Please restate the data that follows, leaving every word in place.

▶ [Input records]
-*-*-
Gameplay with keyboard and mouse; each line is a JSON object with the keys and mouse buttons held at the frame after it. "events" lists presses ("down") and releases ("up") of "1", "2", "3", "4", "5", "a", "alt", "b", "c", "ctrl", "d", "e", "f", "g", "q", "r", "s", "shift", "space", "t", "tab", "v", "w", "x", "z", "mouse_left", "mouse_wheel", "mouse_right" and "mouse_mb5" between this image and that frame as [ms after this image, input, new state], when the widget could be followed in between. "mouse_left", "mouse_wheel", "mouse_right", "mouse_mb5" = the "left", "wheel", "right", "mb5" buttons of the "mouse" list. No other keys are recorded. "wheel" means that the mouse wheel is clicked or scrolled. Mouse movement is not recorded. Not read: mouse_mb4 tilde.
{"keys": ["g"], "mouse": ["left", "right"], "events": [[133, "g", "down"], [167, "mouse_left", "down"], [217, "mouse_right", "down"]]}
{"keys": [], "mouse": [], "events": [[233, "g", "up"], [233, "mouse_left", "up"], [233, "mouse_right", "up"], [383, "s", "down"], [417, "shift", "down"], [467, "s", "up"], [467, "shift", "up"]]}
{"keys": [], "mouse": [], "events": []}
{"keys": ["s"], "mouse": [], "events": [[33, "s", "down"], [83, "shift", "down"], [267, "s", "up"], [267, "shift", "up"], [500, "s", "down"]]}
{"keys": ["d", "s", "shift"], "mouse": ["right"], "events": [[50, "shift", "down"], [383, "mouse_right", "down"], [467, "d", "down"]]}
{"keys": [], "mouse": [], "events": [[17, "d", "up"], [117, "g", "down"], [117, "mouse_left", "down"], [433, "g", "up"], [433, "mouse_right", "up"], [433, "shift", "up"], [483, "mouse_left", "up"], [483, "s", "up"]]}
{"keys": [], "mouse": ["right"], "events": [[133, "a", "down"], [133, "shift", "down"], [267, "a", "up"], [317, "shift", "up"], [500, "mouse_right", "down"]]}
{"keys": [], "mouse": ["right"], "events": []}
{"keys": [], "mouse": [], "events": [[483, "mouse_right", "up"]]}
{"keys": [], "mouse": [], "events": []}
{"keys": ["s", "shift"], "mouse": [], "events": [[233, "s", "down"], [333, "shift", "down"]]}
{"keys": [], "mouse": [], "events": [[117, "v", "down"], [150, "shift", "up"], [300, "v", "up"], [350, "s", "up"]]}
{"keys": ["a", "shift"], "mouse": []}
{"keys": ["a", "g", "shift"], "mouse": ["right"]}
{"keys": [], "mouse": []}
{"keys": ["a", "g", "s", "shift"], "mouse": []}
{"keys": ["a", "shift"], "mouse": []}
-*-*-
▶ [Problem solution]
Gameplay with keyboard and mouse; each line is a JSON object with the keys and mouse buttons held at the frame after it. "events" lists presses ("down") and releases ("up") of "1", "2", "3", "4", "5", "a", "alt", "b", "c", "ctrl", "d", "e", "f", "g", "q", "r", "s", "shift", "space", "t", "tab", "v", "w", "x", "z", "mouse_left", "mouse_wheel", "mouse_right" and "mouse_mb5" between this image and that frame as [ms after this image, input, new state], when the widget could be followed in between. "mouse_left", "mouse_wheel", "mouse_right", "mouse_mb5" = the "left", "wheel", "right", "mb5" buttons of the "mouse" list. No other keys are recorded. "wheel" means that the mouse wheel is clicked or scrolled. Mouse movement is not recorded. Not read: mouse_mb4 tilde.
{"keys": ["g"], "mouse": ["left", "right"], "events": [[133, "g", "down"], [167, "mouse_left", "down"], [217, "mouse_right", "down"]]}
{"keys": [], "mouse": [], "events": [[233, "g", "up"], [233, "mouse_left", "up"], [233, "mouse_right", "up"], [383, "s", "down"], [417, "shift", "down"], [467, "s", "up"], [467, "shift", "up"]]}
{"keys": [], "mouse": [], "events": []}
{"keys": ["s"], "mouse": [], "events": [[33, "s", "down"], [83, "shift", "down"], [267, "s", "up"], [267, "shift", "up"], [500, "s", "down"]]}
{"keys": ["d", "s", "shift"], "mouse": ["right"], "events": [[50, "shift", "down"], [383, "mouse_right", "down"], [467, "d", "down"]]}
{"keys": [], "mouse": [], "events": [[17, "d", "up"], [117, "g", "down"], [117, "mouse_left", "down"], [433, "g", "up"], [433, "mouse_right", "up"], [433, "shift", "up"], [483, "mouse_left", "up"], [483, "s", "up"]]}
{"keys": [], "mouse": ["right"], "events": [[133, "a", "down"], [133, "shift", "down"], [267, "a", "up"], [317, "shift", "up"], [500, "mouse_right", "down"]]}
{"keys": [], "mouse": ["right"], "events": []}
{"keys": [], "mouse": [], "events": [[483, "mouse_right", "up"]]}
{"keys": [], "mouse": [], "events": []}
{"keys": ["s", "shift"], "mouse": [], "events": [[233, "s", "down"], [333, "shift", "down"]]}
{"keys": [], "mouse": [], "events": [[117, "v", "down"], [150, "shift", "up"], [300, "v", "up"], [350, "s", "up"]]}
{"keys": ["a", "shift"], "mouse": []}
{"keys": ["a", "g", "shift"], "mouse": ["right"]}
{"keys": [], "mouse": []}
{"keys": ["a", "g", "s", "shift"], "mouse": []}
{"keys": ["a", "shift"], "mouse": []}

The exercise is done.